Food Empire's 2Q19 results were above our expectations.

  • This was largely attributed to the rationalisation of advertising & promotions (A&P) costs in under-performing new markets such as Myanmar and the Philippines. As a result, operating margins improved 2.1ppts y-o-y to 9.3%, leading to strong growth in earnings.


2Q19 revenue fell 2% y-o-y to USD68m.

  • Sales from Indochina fell 12% y-o-y, largely due to lower A&P expenditure in Myanmar. Food Empire’s biggest market, Russia, saw increased sales in local currency terms, but showed a 6.4% y-o-y decline in revenue when translated into USD.
  • Overall, sales were pulled up by Ukraine, Kazakhstan, and other Commonwealth of Independent States markets, which delivered strong revenue growth of 15% y-o-y during the quarter.


Positive outlook for near-term earnings.

  • Moving forward, Food Empire plans to focus its efforts on growing its core markets, given the slowing economy driven by US-China trade tensions.
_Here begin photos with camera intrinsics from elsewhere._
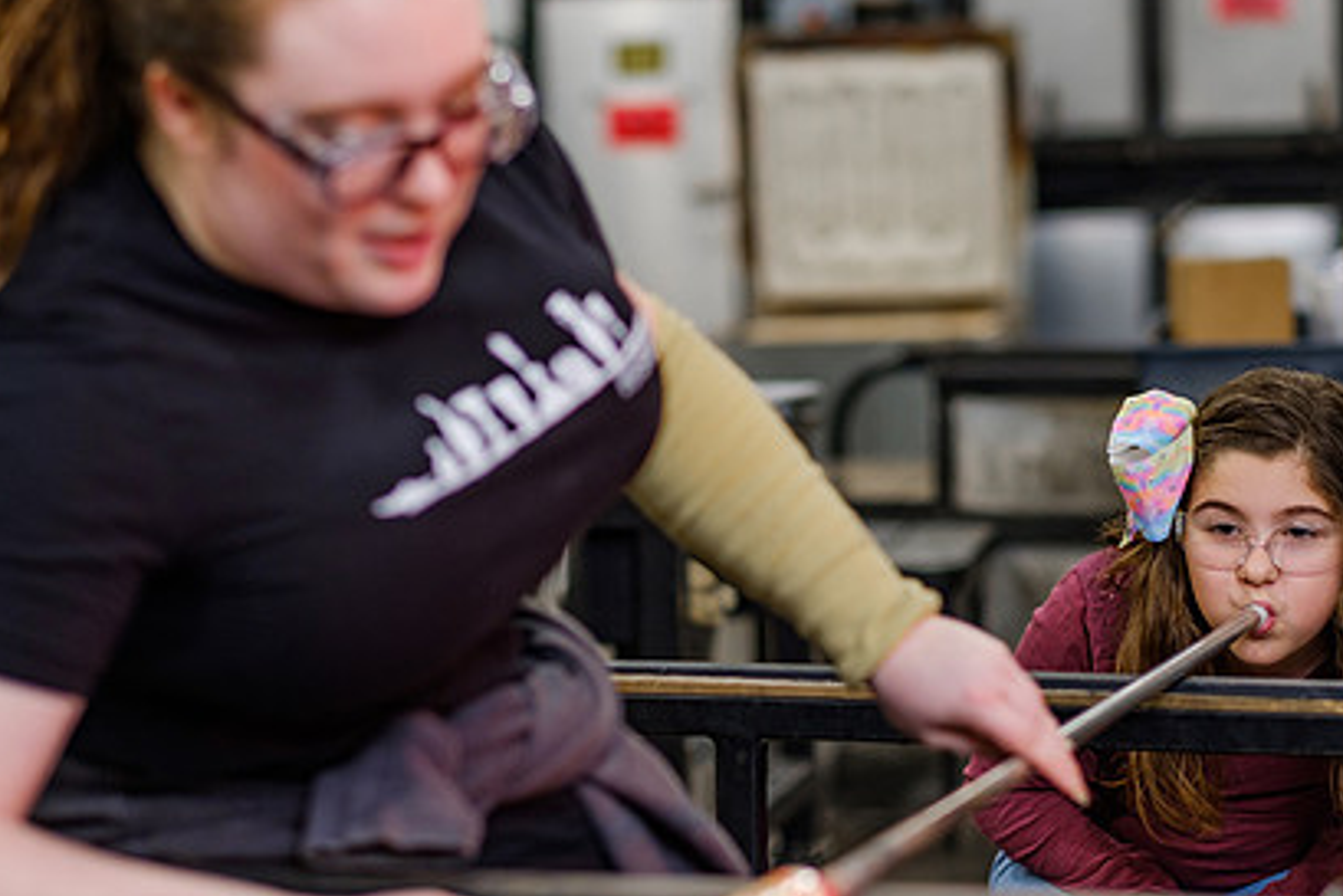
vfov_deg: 11.3
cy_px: 528
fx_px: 4515
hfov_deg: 16.9
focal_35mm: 121
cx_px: 686
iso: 400
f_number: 1.6
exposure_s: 1/125
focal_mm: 56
We expect to see a similar reduction in A&P expenditure over 2H19. However, the A&P savings are likely to be partially offset by higher depreciation from 4Q19. This is because the group’s second instant coffee plant in India is expected to complete construction this year and commence operations in FY20.
  • Barring any major depreciation of the RUB, we expect FY19 earnings to deliver strong growth of 22% this year. We have raised our FY19-21 earnings estimates 6-8%, which – in turn – increased our Target Price to SGD0.73, pegged to 13x FY19F P/E.
  • We maintain our BUY call on this counter.